A 10-team Premier League, including the topsy-turvy Tiwi Bombers, will invigorate the Premier League, providing five games over a weekend and 11 in total when the Reserves competition is catered for.
Less umpires, less volunteers and a greater emphasis on winning will lift both grades, particularly with the green and gold stripes of PINT and blue-and-white Banks jumpers playing at the top level.
Suggestions from one club official I spoke to that PINT and Banks will take time to find their feet in the top grade are way off the mark.
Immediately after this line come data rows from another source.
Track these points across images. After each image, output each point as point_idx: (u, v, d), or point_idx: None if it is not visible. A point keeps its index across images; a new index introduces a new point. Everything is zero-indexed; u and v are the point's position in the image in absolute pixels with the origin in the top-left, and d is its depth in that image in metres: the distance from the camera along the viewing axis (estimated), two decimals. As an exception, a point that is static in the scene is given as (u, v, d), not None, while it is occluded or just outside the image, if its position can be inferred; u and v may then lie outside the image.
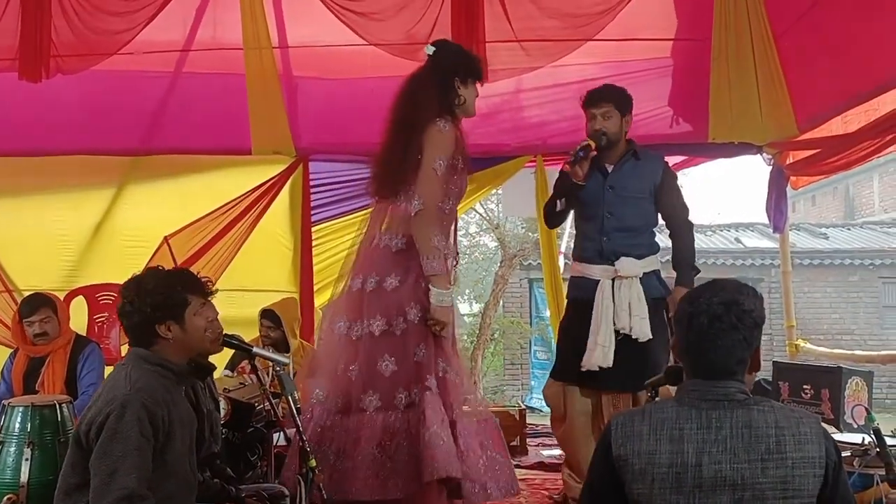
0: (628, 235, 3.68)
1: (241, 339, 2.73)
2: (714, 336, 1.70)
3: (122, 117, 5.15)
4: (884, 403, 13.13)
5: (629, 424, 1.72)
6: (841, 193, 22.26)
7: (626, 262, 3.62)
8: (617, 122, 3.69)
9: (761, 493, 1.62)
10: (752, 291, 1.76)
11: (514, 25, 4.60)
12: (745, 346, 1.72)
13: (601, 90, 3.76)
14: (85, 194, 5.39)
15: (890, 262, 15.01)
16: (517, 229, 12.66)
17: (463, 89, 3.15)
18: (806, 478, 1.64)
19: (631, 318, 3.54)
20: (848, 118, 4.63)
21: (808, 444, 1.66)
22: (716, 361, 1.71)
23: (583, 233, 3.80)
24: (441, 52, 3.20)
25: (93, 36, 4.51)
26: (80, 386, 3.92)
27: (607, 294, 3.59)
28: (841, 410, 3.99)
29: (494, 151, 5.41)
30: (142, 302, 2.35)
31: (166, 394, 2.33)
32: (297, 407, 2.56)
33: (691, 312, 1.72)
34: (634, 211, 3.69)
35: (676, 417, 1.69)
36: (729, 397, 1.70)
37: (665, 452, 1.66)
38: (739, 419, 1.67)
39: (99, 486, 2.15)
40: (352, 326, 3.11)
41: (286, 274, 5.46)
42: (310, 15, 4.83)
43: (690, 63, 5.15)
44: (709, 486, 1.63)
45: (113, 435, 2.17)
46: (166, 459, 2.28)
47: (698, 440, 1.66)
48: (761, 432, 1.65)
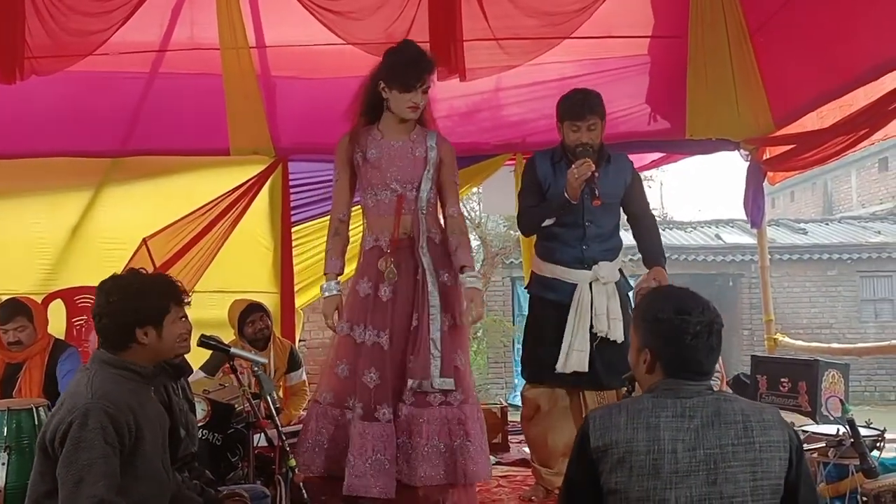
0: (605, 240, 3.72)
1: (219, 340, 2.72)
2: (709, 348, 1.85)
3: (98, 119, 5.10)
4: (863, 396, 13.28)
5: (607, 417, 1.82)
6: (819, 189, 22.50)
7: (604, 266, 3.65)
8: (599, 132, 3.65)
9: (733, 476, 1.73)
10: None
11: (492, 24, 4.59)
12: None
13: (589, 102, 3.63)
14: (62, 196, 5.34)
15: (868, 257, 15.21)
16: (499, 228, 12.69)
17: (388, 93, 3.28)
18: (773, 460, 1.76)
19: (609, 321, 3.59)
20: (823, 114, 4.68)
21: (773, 430, 1.79)
22: (704, 367, 1.86)
23: (558, 238, 3.72)
24: (385, 54, 3.35)
25: (67, 37, 4.46)
26: (60, 390, 3.89)
27: (586, 299, 3.60)
28: (818, 403, 4.03)
29: (475, 150, 5.41)
30: (125, 304, 2.32)
31: (132, 397, 2.30)
32: (277, 407, 2.56)
33: (688, 324, 1.83)
34: (610, 215, 3.73)
35: (652, 407, 1.81)
36: (700, 393, 1.84)
37: (642, 440, 1.76)
38: (709, 408, 1.80)
39: (67, 497, 2.13)
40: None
41: (266, 274, 5.44)
42: (287, 14, 4.80)
43: (668, 60, 5.18)
44: (684, 471, 1.73)
45: (77, 444, 2.15)
46: (136, 464, 2.26)
47: (673, 428, 1.77)
48: (730, 419, 1.78)
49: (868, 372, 13.74)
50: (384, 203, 3.32)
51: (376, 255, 3.30)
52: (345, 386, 3.29)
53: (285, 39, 5.00)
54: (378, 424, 3.16)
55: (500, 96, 5.37)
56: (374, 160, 3.32)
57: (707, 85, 4.98)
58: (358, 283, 3.33)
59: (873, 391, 13.80)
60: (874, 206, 19.31)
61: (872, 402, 12.68)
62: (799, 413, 3.97)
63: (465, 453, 3.20)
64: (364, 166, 3.34)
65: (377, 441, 3.14)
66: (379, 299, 3.26)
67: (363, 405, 3.18)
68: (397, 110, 3.29)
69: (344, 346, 3.33)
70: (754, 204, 5.38)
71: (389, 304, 3.26)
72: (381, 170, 3.31)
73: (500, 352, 14.15)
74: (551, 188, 3.69)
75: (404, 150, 3.33)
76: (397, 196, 3.30)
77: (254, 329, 4.46)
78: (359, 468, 3.09)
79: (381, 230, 3.32)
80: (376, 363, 3.21)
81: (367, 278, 3.31)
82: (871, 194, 20.01)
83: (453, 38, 4.49)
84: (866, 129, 4.11)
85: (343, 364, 3.31)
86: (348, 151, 3.37)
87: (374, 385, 3.17)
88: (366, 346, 3.24)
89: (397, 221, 3.28)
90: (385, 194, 3.32)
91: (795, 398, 4.24)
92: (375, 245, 3.32)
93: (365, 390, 3.18)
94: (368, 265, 3.33)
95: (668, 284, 2.10)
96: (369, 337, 3.24)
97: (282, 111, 5.16)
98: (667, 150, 5.74)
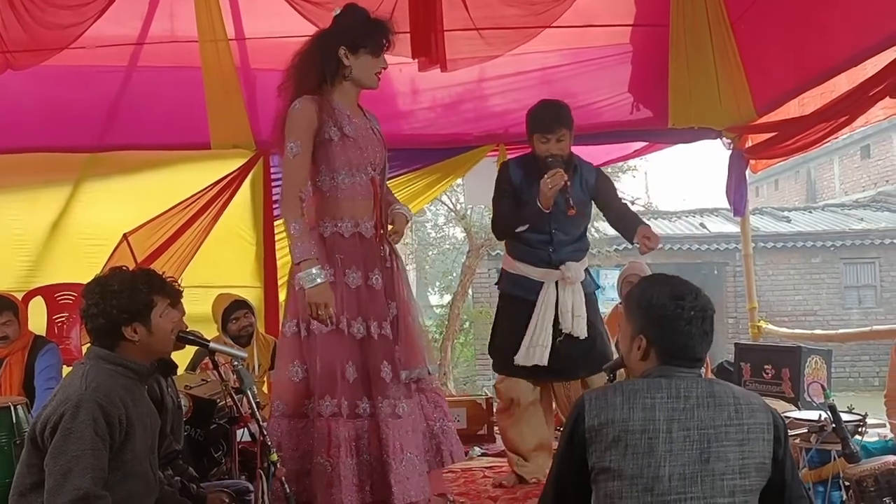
0: (571, 243, 3.84)
1: (199, 335, 2.70)
2: (703, 334, 1.89)
3: (76, 113, 5.05)
4: (847, 382, 13.40)
5: (602, 397, 1.85)
6: (803, 177, 22.63)
7: (570, 267, 3.77)
8: (568, 143, 3.76)
9: (724, 454, 1.79)
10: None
11: (473, 14, 4.57)
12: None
13: (556, 114, 3.73)
14: (41, 192, 5.27)
15: (851, 244, 15.31)
16: (484, 219, 12.67)
17: (352, 59, 2.97)
18: (758, 441, 1.83)
19: (573, 318, 3.72)
20: (805, 101, 4.70)
21: (759, 413, 1.85)
22: (698, 353, 1.90)
23: (526, 241, 3.84)
24: (337, 17, 3.03)
25: (43, 30, 4.39)
26: (36, 386, 3.86)
27: (551, 298, 3.74)
28: (801, 389, 4.05)
29: (457, 141, 5.42)
30: (107, 304, 2.31)
31: (125, 393, 2.29)
32: (257, 402, 2.54)
33: (684, 311, 1.87)
34: (578, 222, 3.84)
35: (647, 388, 1.84)
36: (693, 378, 1.88)
37: (638, 420, 1.79)
38: (703, 390, 1.85)
39: (53, 487, 2.12)
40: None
41: (249, 269, 5.41)
42: (266, 6, 4.77)
43: (649, 49, 5.19)
44: (678, 450, 1.78)
45: (67, 435, 2.14)
46: (125, 459, 2.25)
47: (668, 408, 1.81)
48: (723, 401, 1.84)
49: (852, 358, 13.85)
50: (360, 185, 3.01)
51: (359, 242, 3.01)
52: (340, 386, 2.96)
53: (265, 31, 4.95)
54: (360, 421, 2.94)
55: (482, 87, 5.35)
56: (353, 137, 2.99)
57: (689, 74, 5.00)
58: (346, 275, 2.97)
59: (857, 377, 13.91)
60: (857, 193, 19.44)
61: (857, 388, 12.77)
62: (782, 399, 3.99)
63: (448, 434, 3.13)
64: (343, 142, 2.97)
65: (404, 436, 2.94)
66: (372, 288, 3.00)
67: (349, 403, 2.92)
68: (362, 77, 3.00)
69: (330, 342, 2.96)
70: (737, 192, 5.40)
71: (377, 292, 3.01)
72: (361, 149, 3.01)
73: (486, 344, 14.16)
74: (524, 195, 3.78)
75: (367, 129, 3.08)
76: (370, 179, 3.04)
77: (238, 326, 4.43)
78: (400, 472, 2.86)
79: (361, 215, 3.02)
80: (372, 356, 2.97)
81: (356, 267, 2.98)
82: (854, 182, 20.15)
83: (434, 29, 4.46)
84: (847, 116, 4.12)
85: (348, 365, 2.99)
86: (316, 120, 2.94)
87: (353, 379, 2.95)
88: (365, 340, 2.96)
89: (377, 206, 3.05)
90: (361, 177, 3.01)
91: (779, 385, 4.26)
92: (356, 231, 3.00)
93: (346, 386, 2.93)
94: (354, 253, 3.00)
95: (660, 273, 2.10)
96: (359, 330, 2.95)
97: (262, 104, 5.11)
98: (649, 139, 5.75)
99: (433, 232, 15.04)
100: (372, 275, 3.00)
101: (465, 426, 5.01)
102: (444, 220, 14.25)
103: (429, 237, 15.15)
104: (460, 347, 13.80)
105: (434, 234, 15.03)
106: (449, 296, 14.57)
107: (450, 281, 15.36)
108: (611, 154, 6.13)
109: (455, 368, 12.85)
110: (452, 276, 14.91)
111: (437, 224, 14.54)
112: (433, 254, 15.18)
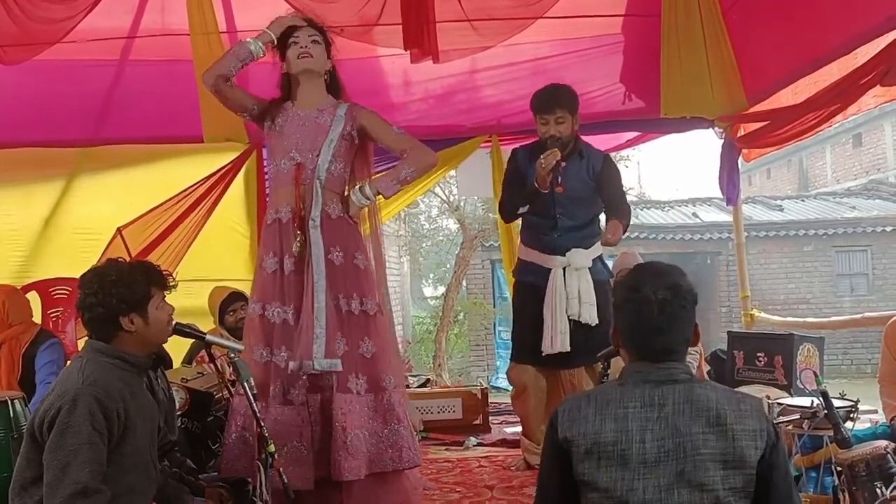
0: (579, 229, 3.85)
1: (195, 328, 2.71)
2: (663, 322, 1.77)
3: (69, 108, 5.03)
4: (839, 369, 13.47)
5: (575, 409, 1.79)
6: (795, 166, 22.68)
7: (576, 253, 3.79)
8: (569, 125, 3.79)
9: (703, 465, 1.69)
10: (680, 270, 1.84)
11: (465, 5, 4.55)
12: (689, 326, 1.81)
13: (554, 96, 3.80)
14: (34, 187, 5.26)
15: (843, 232, 15.36)
16: (477, 211, 12.68)
17: (285, 59, 3.32)
18: (748, 449, 1.71)
19: (581, 305, 3.73)
20: (798, 89, 4.70)
21: (749, 419, 1.73)
22: (665, 345, 1.78)
23: (534, 226, 3.91)
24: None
25: (34, 25, 4.36)
26: (37, 382, 3.85)
27: (559, 283, 3.77)
28: (794, 376, 4.09)
29: (450, 132, 5.41)
30: (105, 293, 2.31)
31: (124, 387, 2.30)
32: (254, 394, 2.55)
33: (638, 302, 1.77)
34: (584, 207, 3.86)
35: (621, 397, 1.77)
36: (672, 378, 1.78)
37: (610, 431, 1.73)
38: (681, 395, 1.75)
39: (52, 481, 2.13)
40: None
41: (243, 262, 5.39)
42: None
43: (641, 39, 5.18)
44: (653, 461, 1.71)
45: (65, 429, 2.15)
46: (125, 453, 2.26)
47: (642, 418, 1.73)
48: (702, 406, 1.73)
49: (845, 346, 13.91)
50: (283, 173, 3.22)
51: (276, 229, 3.19)
52: (265, 371, 3.12)
53: (256, 24, 4.88)
54: (292, 408, 3.04)
55: (475, 78, 5.35)
56: (279, 127, 3.26)
57: (681, 63, 4.99)
58: (264, 260, 3.20)
59: (850, 364, 13.97)
60: (849, 181, 19.50)
61: (849, 375, 12.85)
62: (775, 387, 4.02)
63: (399, 438, 3.12)
64: (270, 133, 3.29)
65: (292, 427, 3.02)
66: (283, 274, 3.15)
67: (280, 386, 3.06)
68: (295, 69, 3.24)
69: (258, 328, 3.17)
70: (729, 181, 5.41)
71: (292, 277, 3.14)
72: (283, 136, 3.24)
73: (480, 334, 14.18)
74: (529, 179, 3.81)
75: (308, 119, 3.25)
76: (296, 165, 3.19)
77: (235, 318, 4.43)
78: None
79: (282, 202, 3.20)
80: (287, 342, 3.08)
81: (273, 253, 3.17)
82: (846, 170, 20.21)
83: (426, 20, 4.45)
84: (839, 104, 4.13)
85: (260, 348, 3.14)
86: (264, 108, 3.32)
87: (285, 365, 3.05)
88: (277, 326, 3.11)
89: (297, 192, 3.17)
90: (285, 163, 3.22)
91: (772, 372, 4.30)
92: (276, 218, 3.20)
93: (279, 371, 3.07)
94: (272, 240, 3.19)
95: (640, 263, 2.03)
96: (278, 315, 3.11)
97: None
98: (641, 129, 5.76)
99: (426, 223, 15.06)
100: (286, 260, 3.14)
101: (461, 416, 5.05)
102: (438, 212, 14.29)
103: (422, 229, 15.17)
104: (454, 339, 13.81)
105: (427, 226, 15.05)
106: (443, 287, 14.61)
107: (443, 272, 15.39)
108: (603, 144, 6.12)
109: (449, 360, 12.88)
110: (446, 267, 14.93)
111: (431, 216, 14.58)
112: (427, 245, 15.20)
The Greenants and the Bulldogs have established big recruiting networks in South Australia and Victoria and will be on an equal footing, if not slightly better, than some of the resident Premier League clubs.
But they must have junior sides associated with them. The overflow of young players from the former Division 2 would create room for U18 and U16 teams and associated women’s sides.
One sore point to emerge from the NTFL-TEAFA merger was awarding life membership of the NTFL to TEAFA footballers not involved in the Premier League.
It was done to reward footballers from the former Sunday competition for their services to the game.
But for long-serving players involved in the NTFL Reserves competition, it was a slap in the face for the effort they had put in.
Creating two tiers of competition would eliminate that argument to a degree, with University, Tracy Village and Jabiru left to carry the baton in the lower grades.
The winds of change have arrived at the doorstep of the Michael Long Centre, also known as the headquarters of the AFLNT.
Change is never readily accepted in any sport, let alone an NTFL competition already shaken up with a book on By-Laws even the man with the beard, a robe and a pair of sandals would find hard to comprehend.